The manufacturing sector’s growth slowed in March, according to the Institute for Supply Management. The composite reading for ISM’s Manufacturing index dropped to 51.3, down from 54.2 in February. Values above the neutral 50 mark indicate growth. New orders for manufactured goods also declined, according to ISM data, slumping to 51.4 from 57.8 previously.
On the other hand, the employment component in today’s report picked up, rising to the highest level since June. The fact that employment activity strengthened a bit leaves room for debate if today’s decline in the broad read on manufacturing is noise or a sign of new headwinds for the sector.

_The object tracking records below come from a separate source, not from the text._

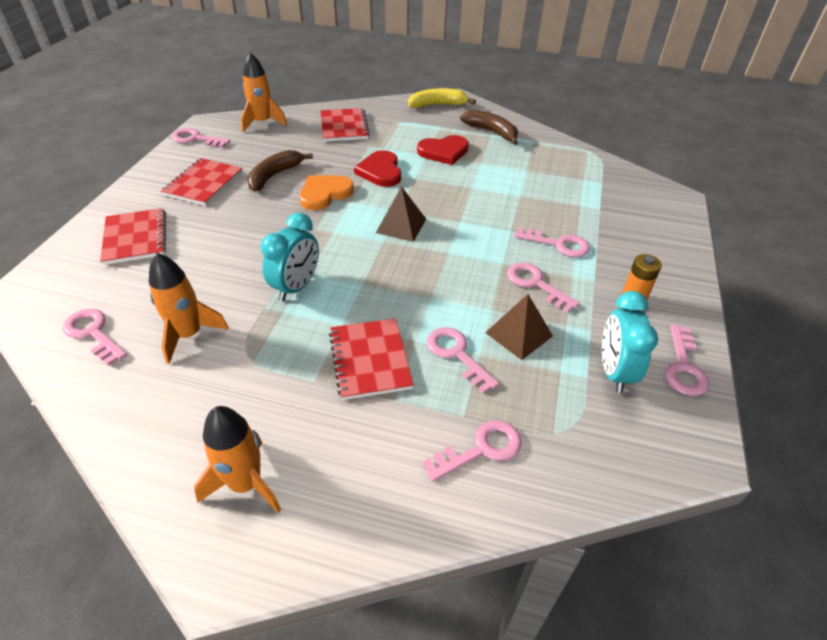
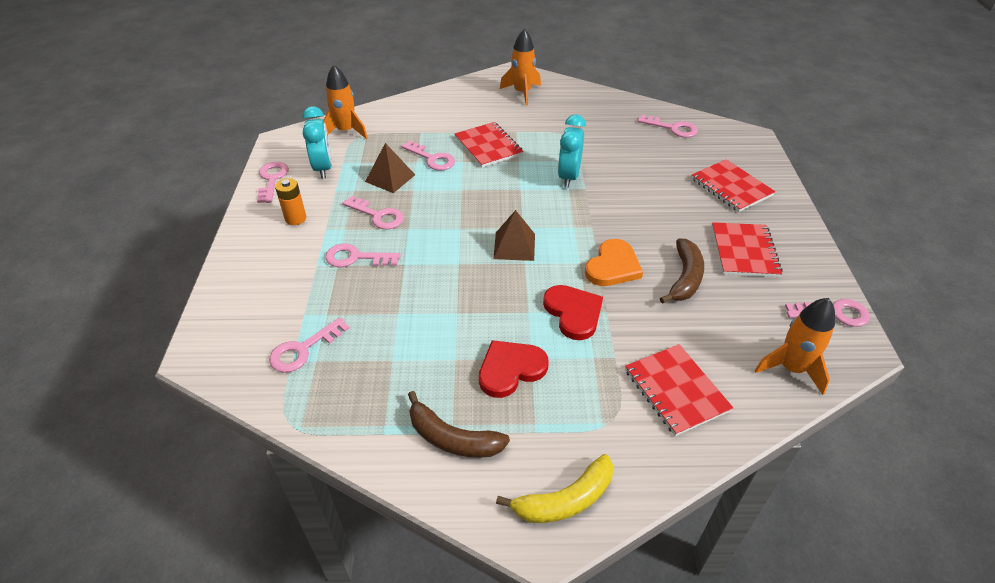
camera: 165 degrees right, 0 degrees up
(189, 335) = (613, 138): orange rocket -> orange rocket (346, 131)
(481, 449) = (407, 122): pink key -> pink key (303, 349)

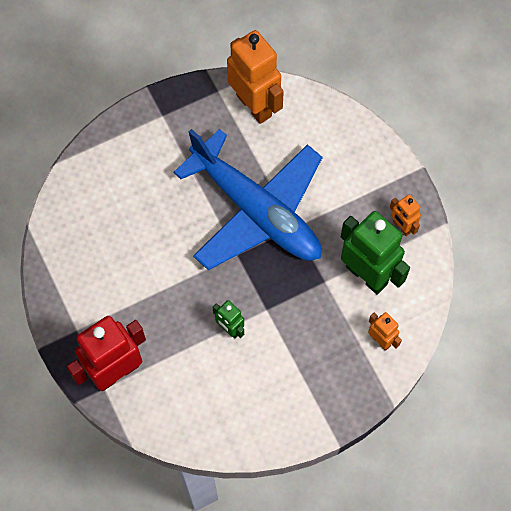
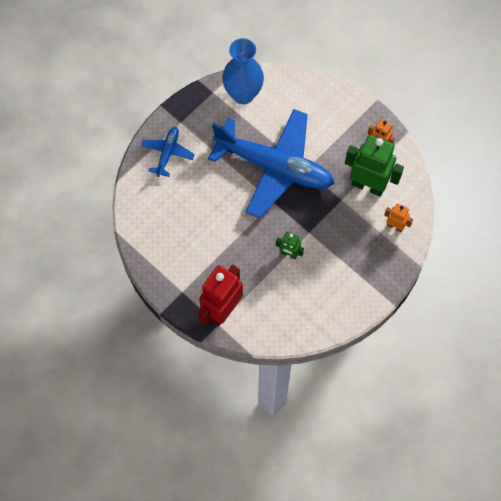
camera: 20 degrees left, 0 degrees up
(131, 149) = (167, 153): none -> blue plane
(254, 105) = (243, 94): orange robot -> blue vase

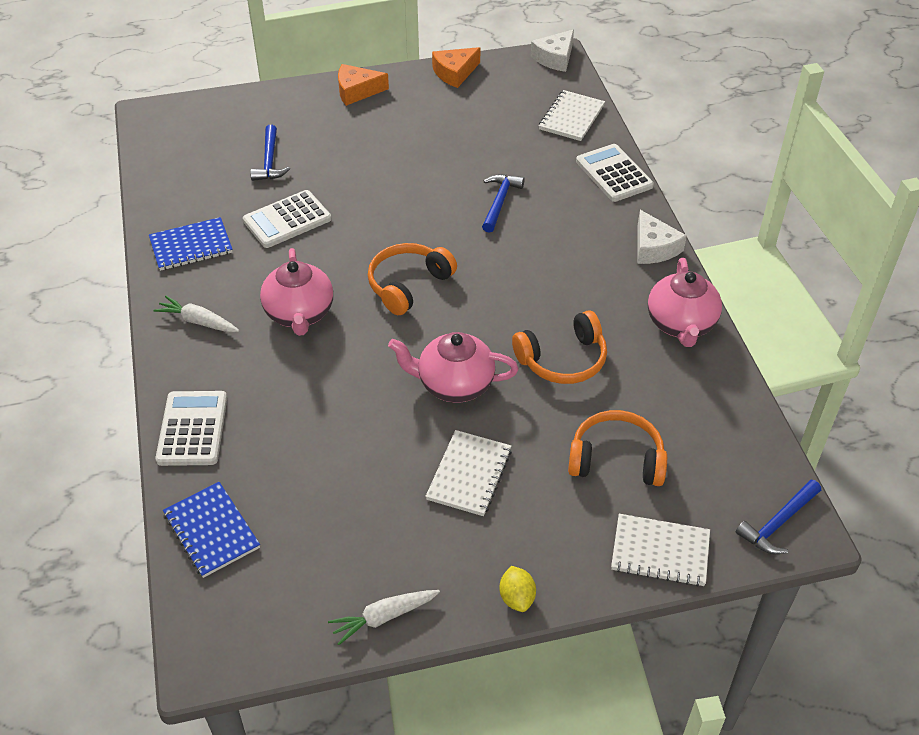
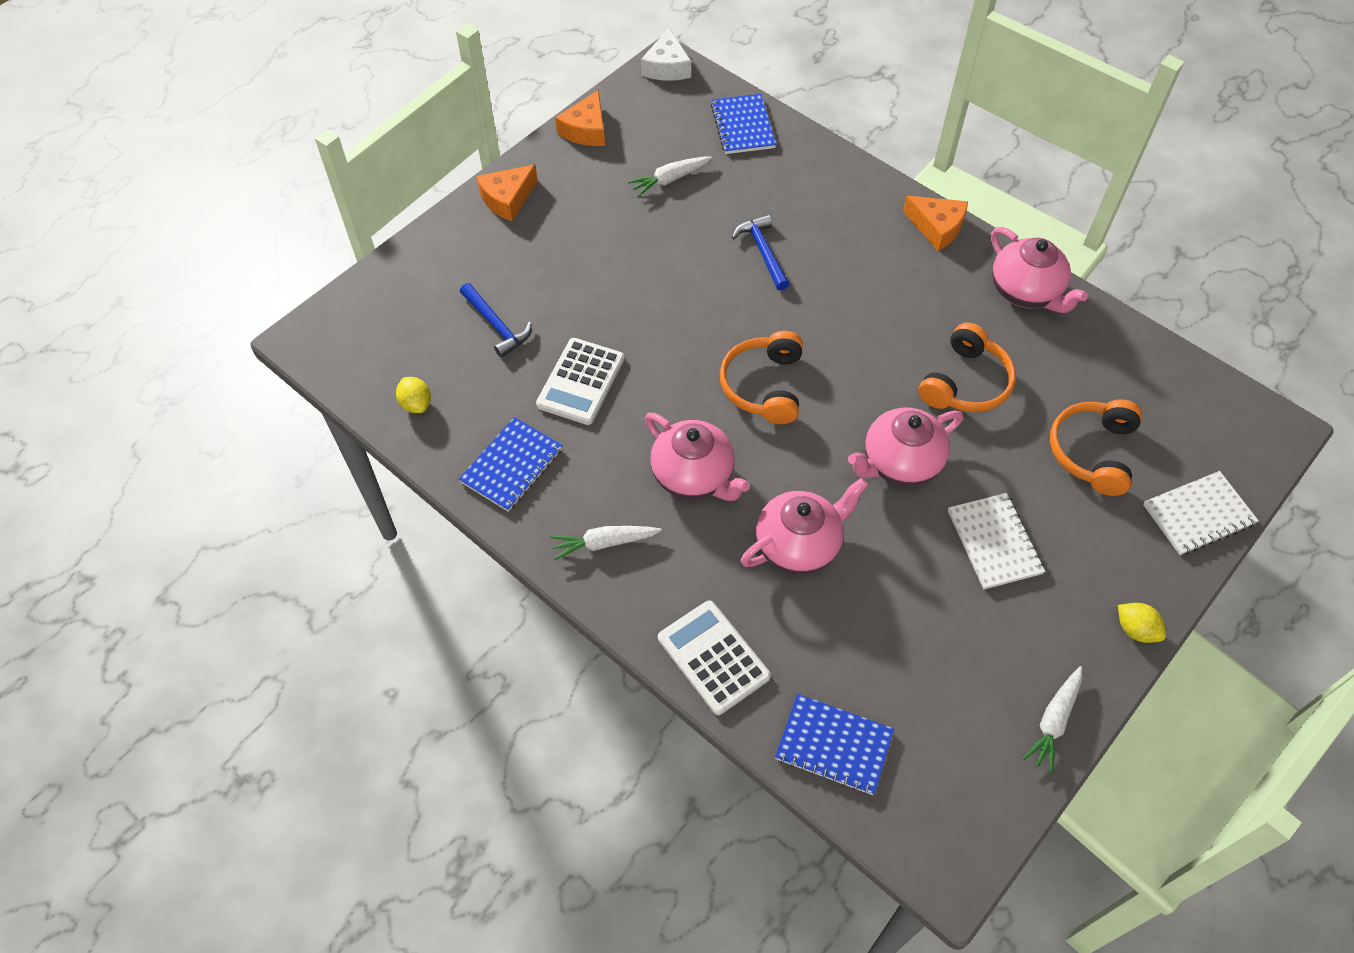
camera: 35 degrees left, 10 degrees up
(172, 181) = (416, 404): none -> yellow lemon
(325, 395) = (799, 544): none -> pink teapot
(481, 128) = (670, 179): none -> white carrot
(571, 117) = (742, 126): white notebook -> blue notebook
(614, 174) = (835, 168): white calculator -> none
(616, 459) = (1092, 452): orange headphones -> orange headphones turned 45 degrees counterclockwise
(654, 247) = (937, 227): white cheese -> orange cheese
(778, 523) = (1255, 432): blue hammer -> none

Another reason for reserving judgment comes from a competing survey of US manufacturing activity that offers a considerably brighter profile of the sector in March. The final estimate of the Markit U.S. Manufacturing PMI for last month reflects “strong growth” and “faster” employment growth (pdf). Markit’s PMI benchmark rose to 54.6, up slightly from 54.3 in February.
This isn’t the first time that the two manufacturing measures have contradicted one another. Let’s recall that the ISM Manufacturing Index faltered last November while the Markit data suggested otherwise. It turned out the slight dip under 50 in the ISM composite data was a false alarm. In fact, the Markit data remained above 50 in November and beyond, implying that manufacturing activity would continue to expand, as it has in the months since.
Is today’s relatively sluggish ISM report another bout of noise that’s not necessarily a sign of things to come? Yes, according to Markit Economics. Only time will dispatch the final answer, of course. Meantime, with conflicting messages for March to consider, it’s certainly premature to say that sector’s expansion has run into a cyclical wall.